The mobile began to chime in Merrily’s shoulder bag. She didn’t even remember switching it back on. She saw Joyce Aird staring at her, mouth half-open.

‘You want to hold a full requiem – a communion service – for those drug dealers?’

‘Think I need to take this call, if you don’t mind.’ Merrily backed off. ‘Look, that’s just a proposal, OK? If you want to have a bit of a discussion about this, I’ve got some cards in my bag with my phone number and my email if anyone wants to… talk about anything privately or tell me anything. Excuse me, I’ll be back.’

She hurried to the door, pulling out the phone, slumping on a bench in the porch with her bag on her knees.

‘Jane?’

‘Where are you, Merrily?’

Bliss.

‘I’m at Wychehill Church. Why? What’s happened?’

‘You don’t know?’ Bliss said.

She went cold, thinking as always, Jane.

‘Stop messing about, Frannie.’

She could hear the sounds of a car engine, the intermission of Bliss thinking.

‘Don’t go away,’ he said. ‘Might pick you up on the way, if that’s all right with you.’

‘The way to where?’

‘We’ve gorran incident.’

‘What’s that mean?’

‘Look, if you want to stick around I’ll pick you up on me way. Be about half an hour. Yeh, do that, would you? Stick around.’

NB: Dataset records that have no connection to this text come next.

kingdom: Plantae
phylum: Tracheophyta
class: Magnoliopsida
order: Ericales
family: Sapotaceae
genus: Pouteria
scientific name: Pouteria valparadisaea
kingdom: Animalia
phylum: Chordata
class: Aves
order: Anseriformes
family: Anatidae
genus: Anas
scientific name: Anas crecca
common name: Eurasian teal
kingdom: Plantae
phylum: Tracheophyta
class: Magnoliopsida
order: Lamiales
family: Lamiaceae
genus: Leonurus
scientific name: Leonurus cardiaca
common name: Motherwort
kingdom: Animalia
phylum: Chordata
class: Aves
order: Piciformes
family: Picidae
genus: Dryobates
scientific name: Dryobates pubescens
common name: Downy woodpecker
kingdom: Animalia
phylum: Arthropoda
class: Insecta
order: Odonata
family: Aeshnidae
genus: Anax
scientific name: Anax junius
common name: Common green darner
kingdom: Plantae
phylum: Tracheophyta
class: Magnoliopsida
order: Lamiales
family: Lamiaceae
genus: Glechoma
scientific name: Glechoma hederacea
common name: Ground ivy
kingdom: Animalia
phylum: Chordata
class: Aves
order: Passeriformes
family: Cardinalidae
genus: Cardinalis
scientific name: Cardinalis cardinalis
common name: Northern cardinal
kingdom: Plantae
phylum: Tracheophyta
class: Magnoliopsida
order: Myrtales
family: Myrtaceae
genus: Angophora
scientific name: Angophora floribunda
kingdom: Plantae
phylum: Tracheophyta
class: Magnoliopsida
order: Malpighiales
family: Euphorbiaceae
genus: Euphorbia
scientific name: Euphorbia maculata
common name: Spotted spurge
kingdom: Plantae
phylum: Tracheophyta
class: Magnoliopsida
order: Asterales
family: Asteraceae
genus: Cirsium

The line was cut. Bloody cop-speak. Why did they never spell it out? What was she supposed to do now? She stood in the church doorway, the sky outside the colour of the flash around a blackened eye. It must be nearly half past ten.

Behind her, the church door swung to and someone coughed lightly. There was a whiff of jasmine on the air.

‘You’re cute,’ Winnie Sparke said. ‘I thought the exorcist was the guy with you, and you didn’t put me right.’

Her face was white and blurred, her hair curling into the shadows in the porch.

‘What’s wrong with this place?’ Merrily said.

‘You noticed that, huh?’

‘Sorry, I think I was talking to myself.’

‘Well, I’ll tell you, anyway. Too much quarrying, way back, is what’s wrong. Way back for us, that is, but like yesterday in the memory of rocks millions of years old. The hills are still hurting.’

‘You think?’

‘This is not a place to settle, believe me. Bad place to be, when the rocks are in pain, and you can take it from me, lady, these rocks hurt like hell.’